In that same year, Amit learned about the built environment of border cities on the Associated Students of Planning and Development’s Urban Crawl to Tijuana. Her international adventures continued in Spreyer, Germany, where she participated in the “Price on the Rhine” study abroad program with students of varying degree levels that summer.
“Interacting with graduate students and learning alongside them was really difficult for me, but I think I also learned a lot from them and engaged in conversations that I wouldn’t otherwise engage in,” Amit said.
But the most challenging thing? Selecting a senior thesis topic. She settled on studying the discourse around decriminalizing sex work in New York City and evaluating how different social actors (e.g., journalists, policy makers and advocacy organizations) as well as sex workers themselves talk about the topic.
“If I’m doing even a little bit to shift the conversation around sex work in a way that focuses more on labor rights and human rights than policing and morality, then it’s all worth it,” Amit said.
It’s clear that her drive to make a difference is not slowing down. While many graduating students dread being asked about their next steps after commencement, Amit already understands something others can take years to realize: the world is an unpredictable place and career paths change.
“I’m OK and happy with that,” Amit said. “I don’t really dream of a job. I dream more of just a world that is more equitable and communities that are getting what they need. Grad school is definitely on the horizon, but I’m not quite sure what I’ll study yet.”
As she sets her sights on her next steps, she recalled the advice her advisor, Professor Lisa Schweitzer, shared: the sole goal is to learn, and to not impart any harm on the communities you are examining.
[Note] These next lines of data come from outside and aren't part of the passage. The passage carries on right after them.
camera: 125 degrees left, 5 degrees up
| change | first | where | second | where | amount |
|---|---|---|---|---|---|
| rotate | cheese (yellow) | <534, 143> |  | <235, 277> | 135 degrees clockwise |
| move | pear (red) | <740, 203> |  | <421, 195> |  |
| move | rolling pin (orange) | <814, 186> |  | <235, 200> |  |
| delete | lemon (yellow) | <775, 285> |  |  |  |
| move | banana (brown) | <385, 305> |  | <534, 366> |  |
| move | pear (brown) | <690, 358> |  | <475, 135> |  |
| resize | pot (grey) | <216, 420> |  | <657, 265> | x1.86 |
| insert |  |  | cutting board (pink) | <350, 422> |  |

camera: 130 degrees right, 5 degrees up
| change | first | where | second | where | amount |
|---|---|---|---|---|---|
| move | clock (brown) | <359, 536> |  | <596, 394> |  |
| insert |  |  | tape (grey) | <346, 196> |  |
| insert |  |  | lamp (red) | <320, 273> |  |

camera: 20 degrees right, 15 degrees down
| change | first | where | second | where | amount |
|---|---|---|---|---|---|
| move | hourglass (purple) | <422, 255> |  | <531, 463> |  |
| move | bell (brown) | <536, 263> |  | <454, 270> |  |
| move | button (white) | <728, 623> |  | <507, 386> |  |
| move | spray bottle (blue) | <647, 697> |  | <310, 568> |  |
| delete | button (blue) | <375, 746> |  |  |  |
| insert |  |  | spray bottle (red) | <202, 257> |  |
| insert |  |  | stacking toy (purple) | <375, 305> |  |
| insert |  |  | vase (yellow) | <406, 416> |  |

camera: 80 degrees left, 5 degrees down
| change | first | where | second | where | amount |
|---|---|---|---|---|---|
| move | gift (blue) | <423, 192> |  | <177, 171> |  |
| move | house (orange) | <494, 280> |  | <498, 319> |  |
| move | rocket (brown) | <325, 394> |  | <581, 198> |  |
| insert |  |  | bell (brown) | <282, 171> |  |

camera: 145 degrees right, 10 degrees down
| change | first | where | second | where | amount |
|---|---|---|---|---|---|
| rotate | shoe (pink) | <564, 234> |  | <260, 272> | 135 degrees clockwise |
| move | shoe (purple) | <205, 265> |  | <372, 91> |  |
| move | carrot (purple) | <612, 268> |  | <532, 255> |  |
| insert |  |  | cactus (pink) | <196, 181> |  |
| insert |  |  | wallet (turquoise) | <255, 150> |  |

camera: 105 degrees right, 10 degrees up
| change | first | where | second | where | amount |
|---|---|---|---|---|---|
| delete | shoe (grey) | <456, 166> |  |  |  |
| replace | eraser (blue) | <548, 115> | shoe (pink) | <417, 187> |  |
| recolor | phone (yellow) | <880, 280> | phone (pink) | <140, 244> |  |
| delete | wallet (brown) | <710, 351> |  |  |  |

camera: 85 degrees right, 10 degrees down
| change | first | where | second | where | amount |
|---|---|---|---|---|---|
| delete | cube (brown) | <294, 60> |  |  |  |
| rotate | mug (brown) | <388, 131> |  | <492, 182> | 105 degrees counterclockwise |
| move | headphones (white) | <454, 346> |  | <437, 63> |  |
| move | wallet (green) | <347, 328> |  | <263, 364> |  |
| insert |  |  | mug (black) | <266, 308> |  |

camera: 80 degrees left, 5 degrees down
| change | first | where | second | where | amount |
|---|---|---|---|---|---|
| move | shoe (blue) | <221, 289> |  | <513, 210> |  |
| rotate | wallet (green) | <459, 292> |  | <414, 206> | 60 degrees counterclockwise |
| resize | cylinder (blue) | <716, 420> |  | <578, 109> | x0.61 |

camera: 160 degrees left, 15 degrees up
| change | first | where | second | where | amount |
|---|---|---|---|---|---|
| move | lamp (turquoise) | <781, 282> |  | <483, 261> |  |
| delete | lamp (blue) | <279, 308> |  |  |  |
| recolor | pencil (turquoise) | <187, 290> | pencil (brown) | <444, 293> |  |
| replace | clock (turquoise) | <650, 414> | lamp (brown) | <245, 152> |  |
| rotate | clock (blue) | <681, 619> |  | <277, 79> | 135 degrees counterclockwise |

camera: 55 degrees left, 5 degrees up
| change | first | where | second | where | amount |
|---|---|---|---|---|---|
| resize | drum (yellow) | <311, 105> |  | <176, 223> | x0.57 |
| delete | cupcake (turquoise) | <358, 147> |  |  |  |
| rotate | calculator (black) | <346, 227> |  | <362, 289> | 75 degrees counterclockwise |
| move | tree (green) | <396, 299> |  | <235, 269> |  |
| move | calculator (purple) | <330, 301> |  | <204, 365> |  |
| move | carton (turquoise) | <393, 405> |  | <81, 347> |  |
Of all the things she learned at Price, Amit says that this – gaining the ability to truly understand a community’s needs – may have been the most useful.
“No matter how much education you receive on a topic, you’ll never be as much of an expert on something as someone else with lived experience,” Amit said. “And I think that was really an invaluable lesson that moved a lot of us farther away from, I think, a harmful savior-rescue mentality when it comes to policy creation that education can sometimes impart on people.”